The last week we warned our readers against a drop of Swiss franc futures because, in our opinion, the 120 resistance point would have been a too strong psychological level to surpass and effectively so it was. Furthermore, we forecasted that the drop would have been a significant one with the price action ending the week in the 117.5 area and the HyperVolatility team was right once again.

Particularly, Swiss Franc futures dropped throughout all the week. In fact, the market opened at 119.7 on Tuesday, retested the 120 threshold on Tuesday but did not manage to break through it and started to drop until Friday. Specifically, 119.9 was the closing price on Wednesday whilst 119.02 was the settlement on Thursday and 117.9 the Friday’s closing price.

The volatility is now at 0.7% (11.1% annualised) but the TGARCH plot is clearly displaying an extremely flat curve which implies the fact that the price drop we saw the last week was extremely weak. Particularly, such a phenomenon is a warning signal because, as you can see from the chart, the conditional variance did not move at all despite of the big plummet in futures prices.

The HyperVolatility team will probably remain flat this week because the price is likely to move sideways all week long. However, a short term explosion of the volatility could potentially bring futures prices back into the 116 – 116.5 area but we would enter a short position only the conditional variance is going to surpass the 0.78% point (12.3% in annual terms).

British Pound Futures Volatility Forecast (04/07/2011)

The HyperVolatility team was right once again. In fact, the last week we were bullish British Pound futures and our profit target was set at 162 – 162.5 and although the market did not reach that point our projection proved extremely reliable and profitable.

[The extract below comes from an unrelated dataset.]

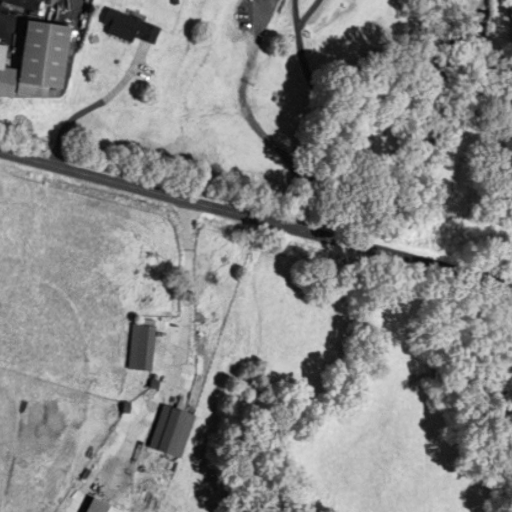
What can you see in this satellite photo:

Particularly, British Pound futures opened at 159.7 on Monday but they suddenly rose to 160.5 on Wednesday and, although the market moved sideways on Thursday, where 160.3 was the closing value, the price managed to move even higher and settle at 160.5 on Friday

The current volatility is 0.44% (6.9% in annual terms) and the TGARCH curve is visibly upward sloping implying that the mean reverting process of the volatility is not over yet because the conditional variance, during the next days, will try to settle around the 0.52% area (8.2% annualised) which is the equilibrium point.

The great depreciation of the US dollar against the Pound sterling clearly played a central role over the last week but the comforting news coming from Greece helped almost all European currencies to appreciate against the greenback.

On the other hand, the augment in volatility is a quite probable occurrence because the curve will probably settle around the 0.5% level (7.9% annualised) dragging down Pound futures in the 159 area by Friday.

The HyperVolatility team is moderately bearish British Pound futures but the down move should not aggressive or violent but rather constant and continuous although the breakthrough of the 160 support could push the conditional variance up again.